Explainable educational assistant integrated in Moodle: automated semantic assessment and adaptive tutoring based on NLP and XAI
William Villegas-Ch, Rommel Gutierrez, Joselin García-Ortiz, Vanessa Guevara
Abstract
Current automated evaluation systems in virtual learning environments often operate as isolated modules with limited semantic understanding, no explanatory capabilities, and poor integration with adaptive tutoring mechanisms. These limitations hinder their ability to provide actionable and interpretable feedback to students within real-world educational platforms, such as Moodle. In response to this gap, we developed and validated an explainable natural language processing (NLP)-based educational assistant that integrates semantic analysis, justification of evaluations, and adaptive tutoring into a unified, modular architecture embedded in Moodle.
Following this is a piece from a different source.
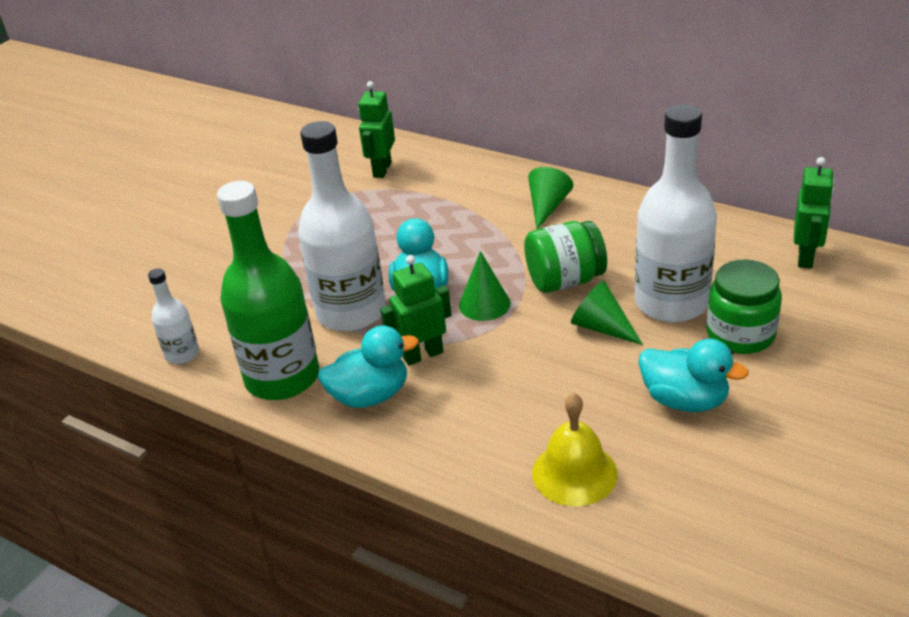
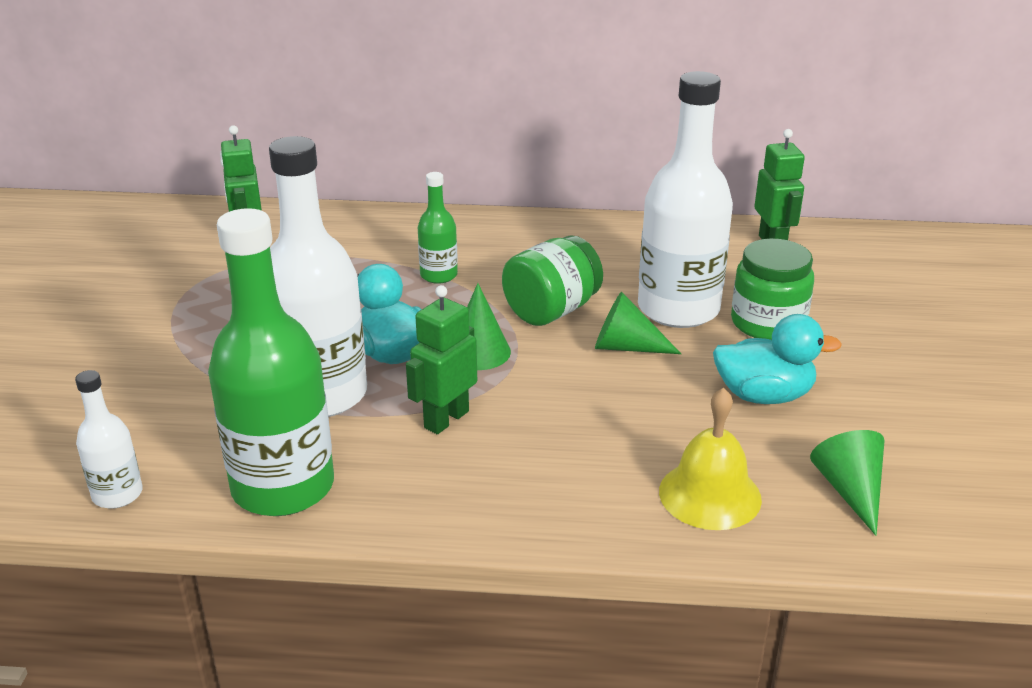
camera: 30 degrees left, 5 degrees down
(370, 396) = (414, 478): turquoise duck -> none
(499, 229) = (438, 275): none -> green bottle
(547, 207) = (476, 244): green cone -> green cone (850, 490)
The system utilizes transformer-based models (BERT and CodeBERT) to analyze academic submissions, generates traceable feedback using explainable AI techniques (LIME and SHAP), and activates personalized tutoring actions based on a dynamic adaptive index (Ai). Experimental validation was conducted with 90 students, using real academic submissions and rubrics. Results show a mean absolute error of 0.34 and a Cohen’s Kappa of 0.78 in semantic evaluation. The system achieved a semantic explanation coverage index (Ce) of 0.85, with 91% of tutoring activations deemed appropriate for explanation. The mean system response time was 2.78 s across all modules, with 93.4% of actions executed within predefined technical thresholds. The global integrity index $$\Omega $$ , synthesizing performance across all modules, reached 0.806. This work demonstrates that it is technically feasible to implement a fully explainable, adaptive, and efficient educational assistant for real-time operation within institutional Learning Management Systems (LMS). The proposed architecture advances the integration of NLP and XAI in educational automation by combining semantic precision, traceability, and adaptive responsiveness in a single validated system.